Di ritorno in laboratorio, il team ha testato questa teoria. In modelli cellulari ovarici e uterini, hanno scoperto che le cellule facevano affidamento su XPR1 per sopravvivere quando avevano un’elevata espressione del gene importatore. E quando disabilitavano l’XPR1 o lo inibivano con una proteina, le cellule accumulavano fosfato, crescevano più lentamente e alla fine morivano.

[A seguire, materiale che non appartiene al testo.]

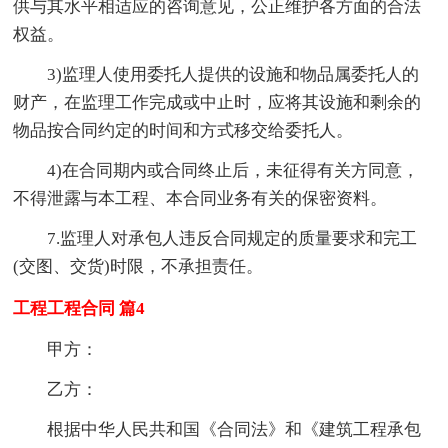
供与其水平相适应的咨询意见，公正维护各方面的合法
权益。
3)监理人使用委托人提供的设施和物品属委托人的
财产，在监理工作完成或中止时，应将其设施和剩余的
物品按合同约定的时间和方式移交给委托人。
4)在合同期内或合同终止后，未征得有关方同意，
不得泄露与本工程、本合同业务有关的保密资料。
7.监理人对承包人违反合同规定的质量要求和完工
(交图、交货)时限，不承担责任。
工程工程合同 篇4
甲方：
乙方：
根据中华人民共和国《合同法》和《建筑工程承包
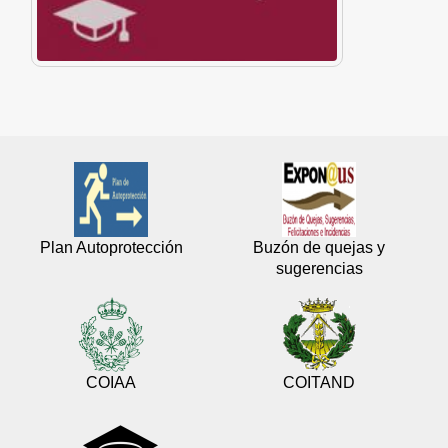
Plan Autoprotección
Buzón de quejas y
sugerencias
COIAA
COITAND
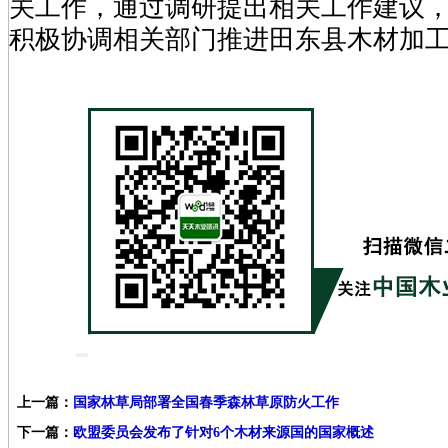
关工作，通过调研提出相关工作建议
积极协调相关部门推进田东县木材加
上一篇：
国家林草局部署全国春季森林草原防火工作
下一篇：
欧盟委员会发布了针对6个木材来源国的国家概述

Gli scienziati hanno affermato che la proteina che hanno usato per inibire l’XPR1 potrebbe, con un ulteriore sviluppo, essere un potenziale trattamento per questi tumori e il laboratorio di Golub continuerà a studiare se tali proteine ​​​​sono una strategia terapeutica praticabile.

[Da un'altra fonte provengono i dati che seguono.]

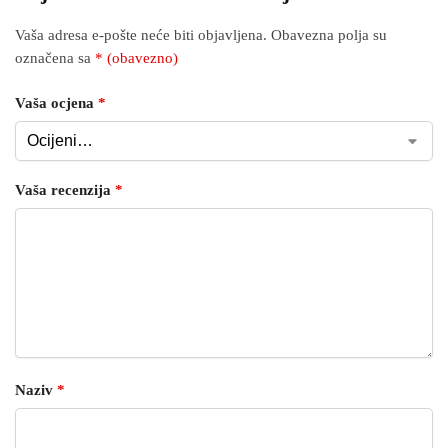
Vaša adresa e-pošte neće biti objavljena.
Obavezna polja su
označena sa
* (obavezno)
Vaša ocjena
*
Vaša recenzija
*
Naziv
*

“Alcune dipendenze genetiche del cancro ovarico sono difficili da prendere di mira con i farmaci, ma abbiamo dimostrato che possiamo effettivamente utilizzare una proteina per mirare all’XPR1 e uccidere le cellule tumorali”, ha detto Bondeson. “E questo è davvero eccitante”.

Il team ha anche osservato che la dipendenza da XPR1 era fortemente correlata alla dipendenza da un altro gene chiamato KIDINS220, che è coinvolto nello sviluppo neurale, ma non era stato precedentemente collegato al trasporto del fosfato. I ricercatori pensano che XPR1 e KIDINS220 si uniscano per formare un complesso proteico coinvolto nel trasporto del fosfato fuori dalle cellule. Questa connessione offre una vasta gamma di altre domande: KIDINS220 potrebbe anche essere preso di mira da nuovi farmaci? E le malattie legate a KIDINS220 comportano problemi con la regolazione del fosfato?

Bondeson e Paolella hanno affermato che il coinvolgimento di KIDINS220 nel trasporto del fosfato suggerisce che c’è molto da imparare su come XPR1 e KIDINS220 interagiscono tra loro e con il fosfato e, soprattutto, che ci sono ancora profonde lacune nella comprensione scientifica di come le cellule percepiscono, regolano e immagazzinano il fosfato. Hanno aggiunto che è necessario chiarire come esattamente l’accumulo di fosfato uccida le cellule. Ad esempio, hanno notato insolite sacche racchiuse nella membrana nelle immagini al microscopio di cellule cariche di fosfato. Non sanno se quelle sacche, o vacuoli, immagazzinano fosfato extra o sono un segno di morte imminente.

“Siamo ancora molto confusi su queste strutture, ma in modo eccitante”, ha detto Paolella. “Il nostro lavoro ha rivelato che alcune domande basilari sull’omeostasi del fosfato sono ancora senza risposte”.